Anonymous, Guest Writer

As night seemed to be an endless loop of disaster, I found myself easily trapped in a pessimistic mindset. Except I forget the night ended, to which the sunrise followed after and brought light to even the darkest of times. I believe in watching the sunrise as it reminds me that even after any inconveniences, there is always a bright side. 

I know it is easy to focus on everything I do not have, but being able to appreciate what I do comes with an even more overwhelming feeling. As the oldest child, being alone for the first few years and getting the news of a new sibling was something that I was not very pleased to hear about. The attention I once had was gone, but what I would not see until later was that my sibling would become someone I can go to for support. I had a new close friend that I can watch grow with me. 

Just as after rainy days a rainbow will shine through the clouds and after every night the sun will rise, I can look forward to the change my life brings. Life decided to give me an early surprise at the age of five; my parents had divorced. I was crushed, but the words from my father telling me that one day I will be able to look back at this and laugh at just how silly it would be for me to let this event hold me back. I followed his words and I would meet my best friend, who through my mother’s new marriage, would become my new oldest sister. I could not have asked for anyone better. 

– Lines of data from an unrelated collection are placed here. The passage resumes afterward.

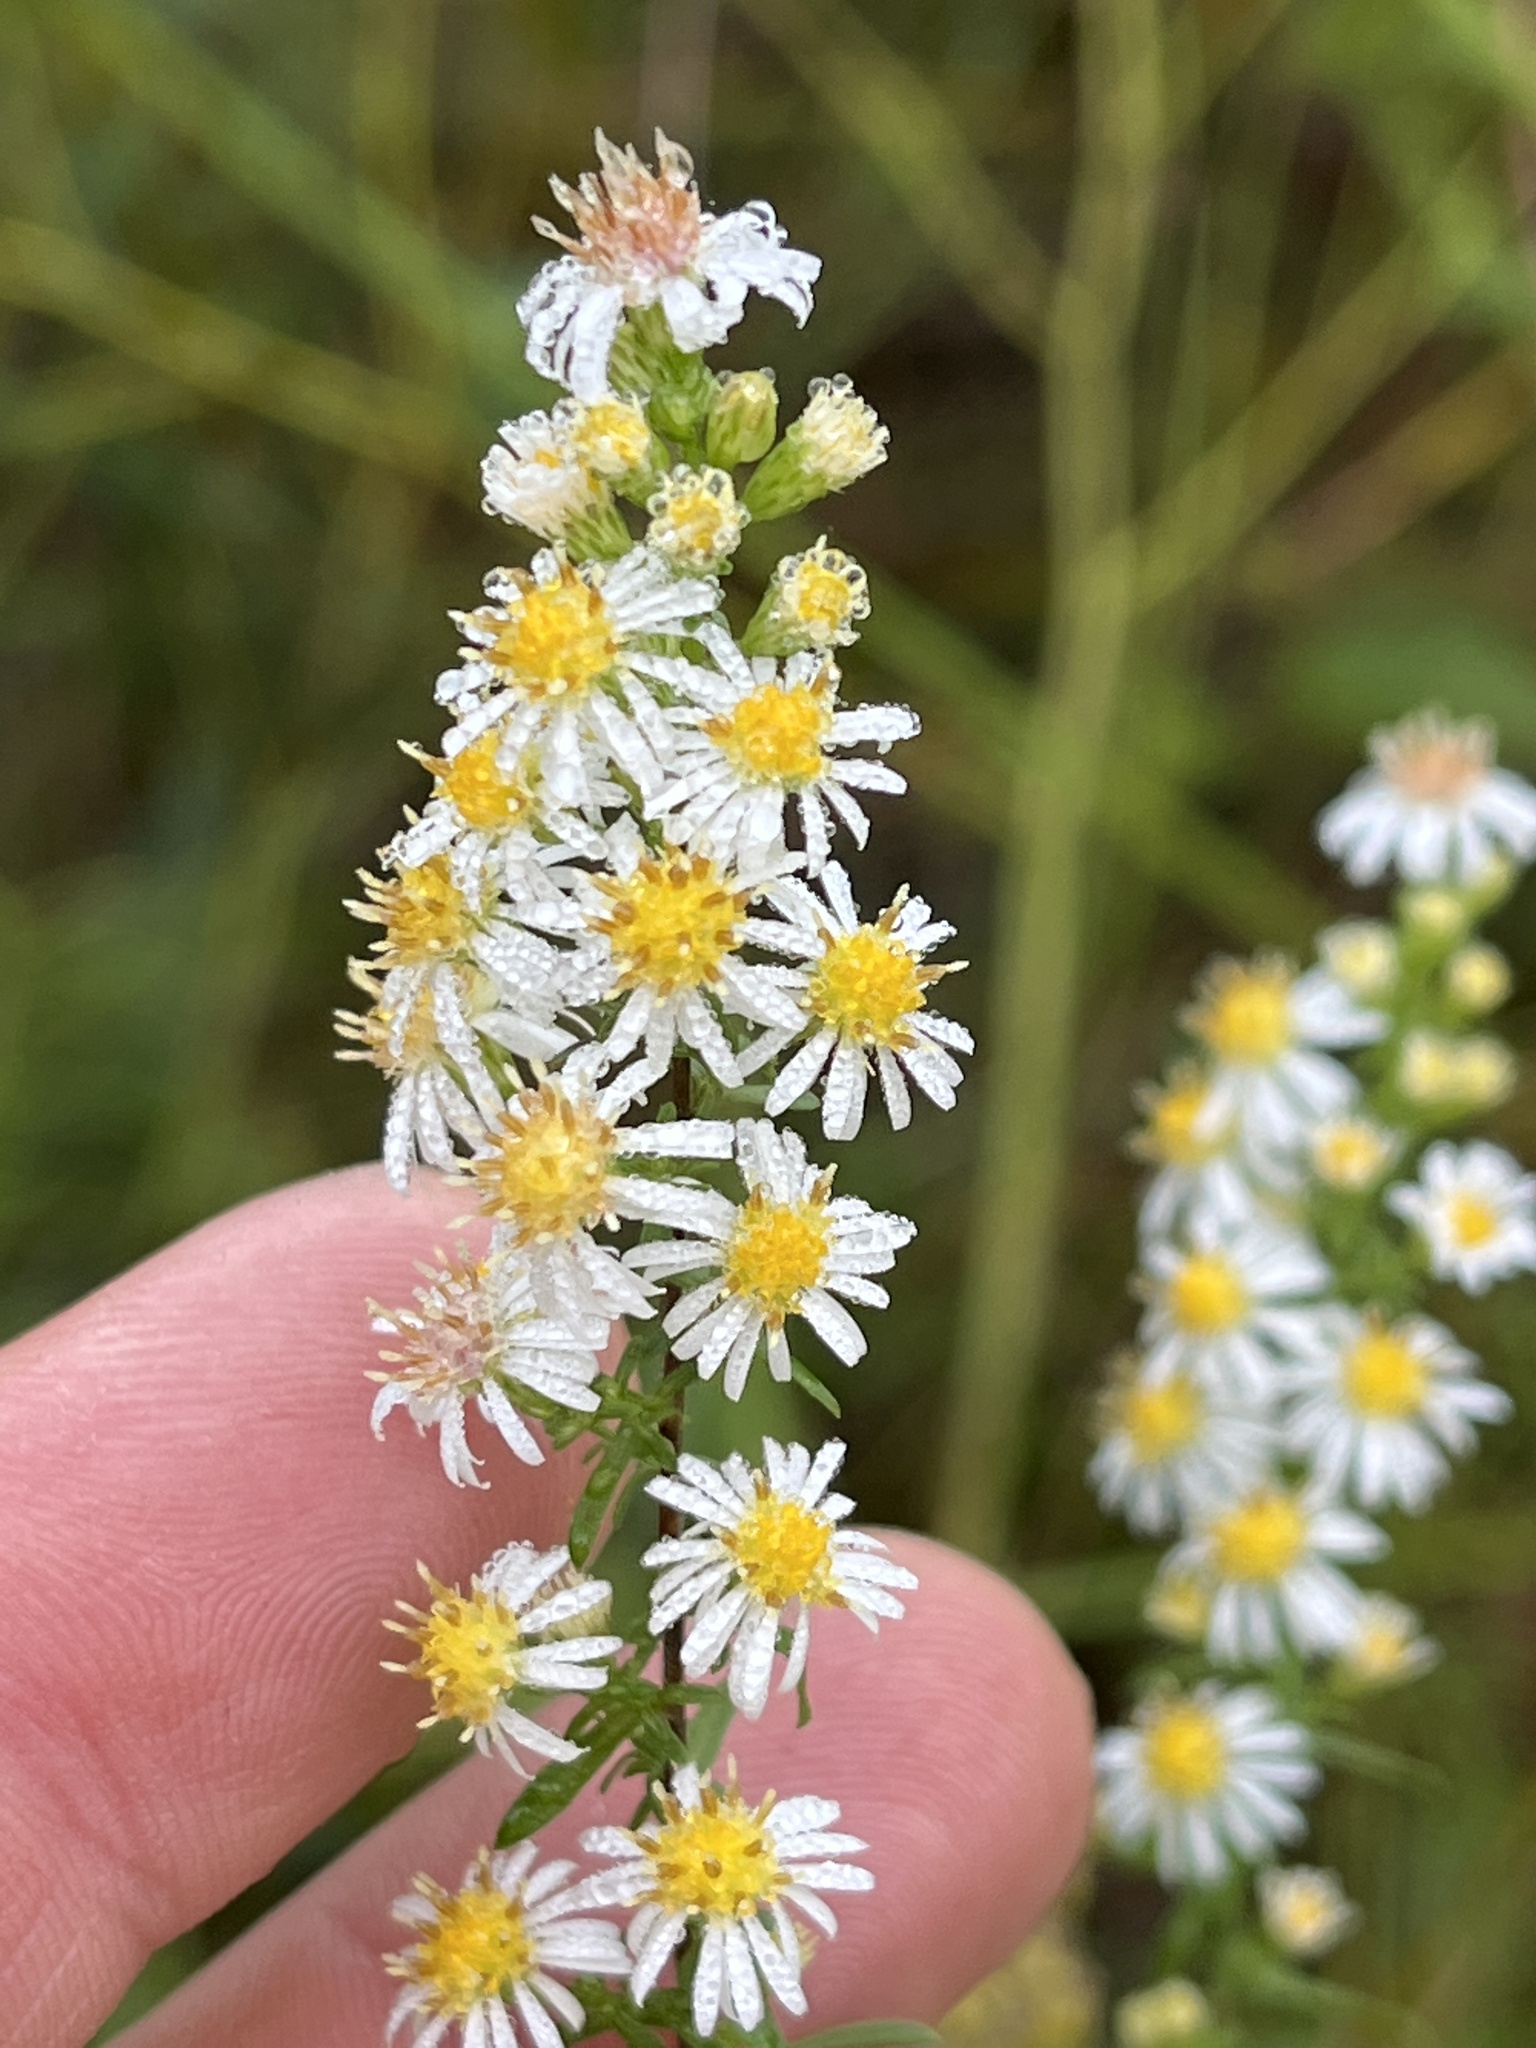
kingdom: Plantae
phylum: Tracheophyta
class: Magnoliopsida
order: Asterales
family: Asteraceae
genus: Symphyotrichum
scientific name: Symphyotrichum racemosum
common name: Small white aster
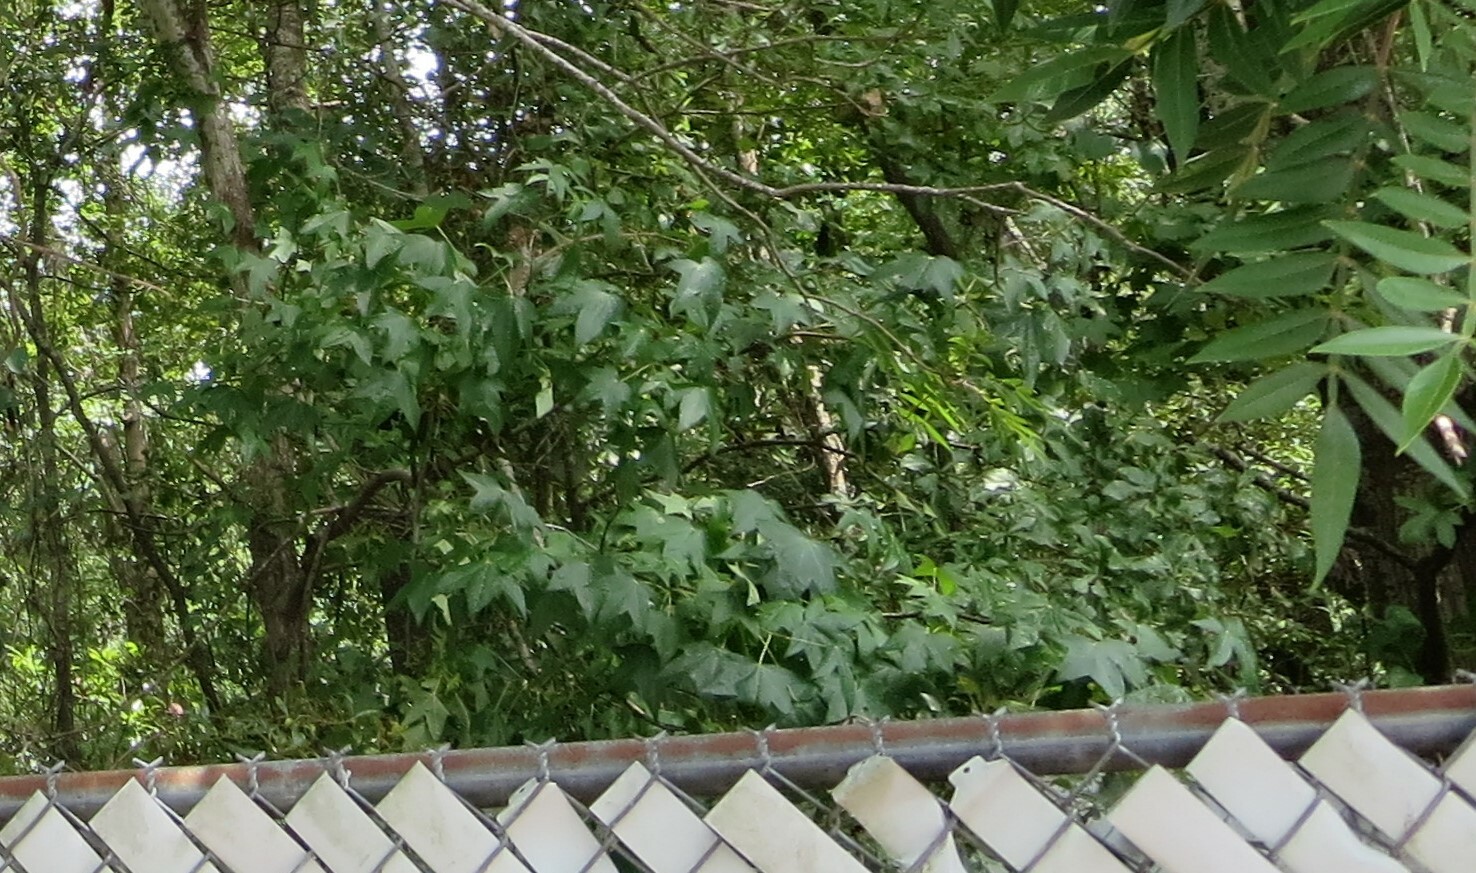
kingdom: Plantae
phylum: Tracheophyta
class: Magnoliopsida
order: Saxifragales
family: Altingiaceae
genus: Liquidambar
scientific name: Liquidambar styraciflua
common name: Sweet gum
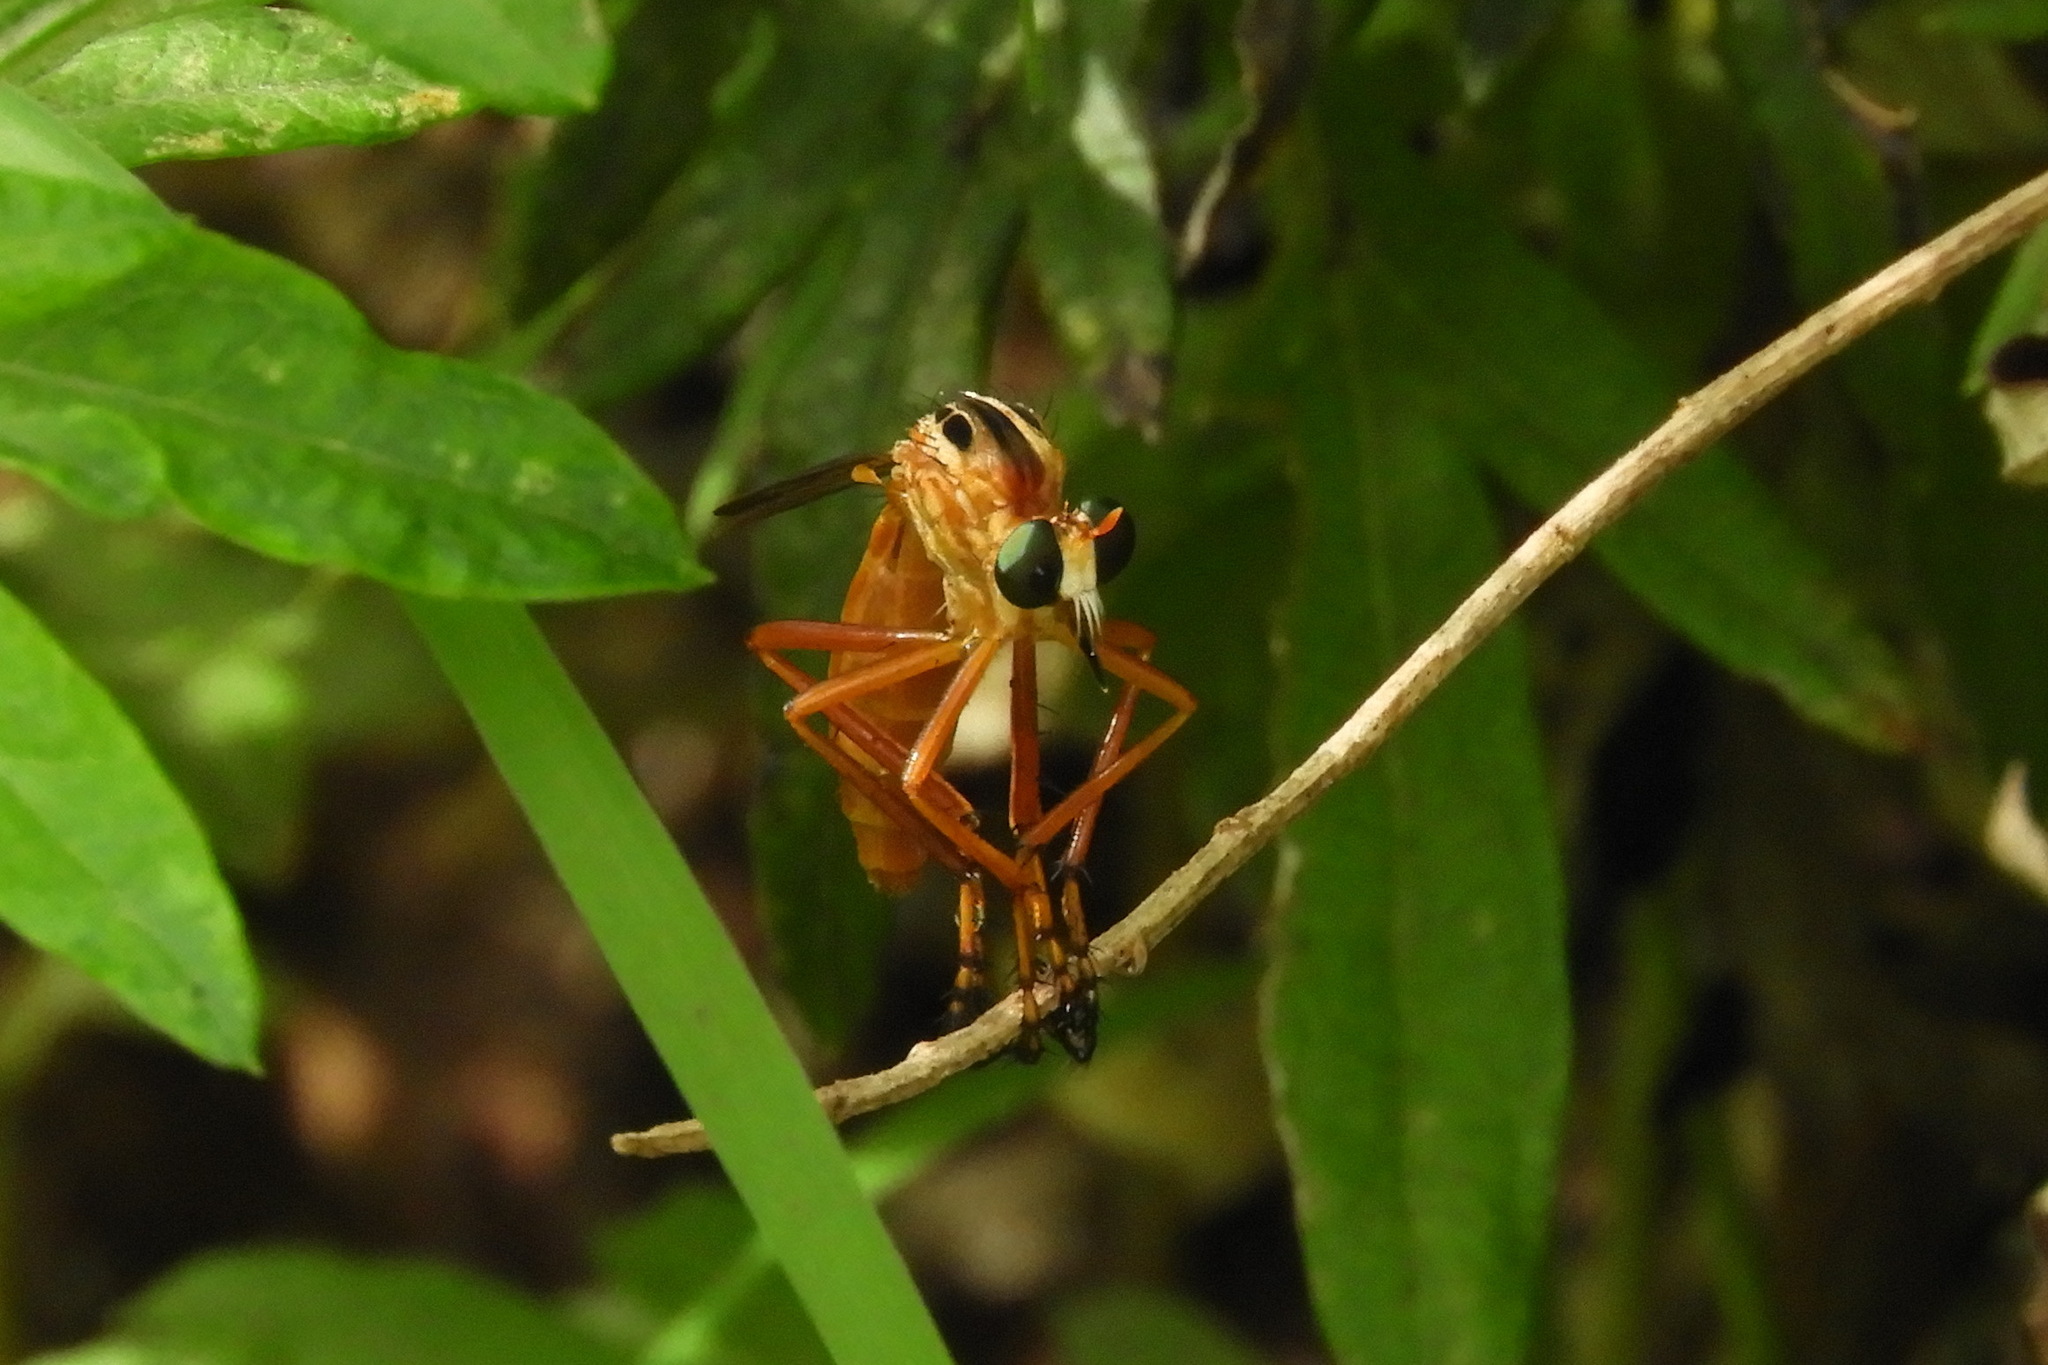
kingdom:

Growing up I realized life would continue whether you are ready for it or not. So instead of moping around over the dark times, I will create meaning in my effort. School is something I put a majority of my time and focus into as it can be sometimes demanding. I also know that there will be those days where I can not do my best, but what can one bad day do to my entire year? It can not do anything to me, because I know I will have another day where I can do even better. 

Spilling milk does not bring the end of my world and the sun rising each morning reminds me I am able to continue on. I am no longer a person that is stuck on one page of my own story questioning why. Rather, I go along with it and make do with what I was gifted in life. The sunrise will continue to carry me through my nights and I can never overlook what is in the sky.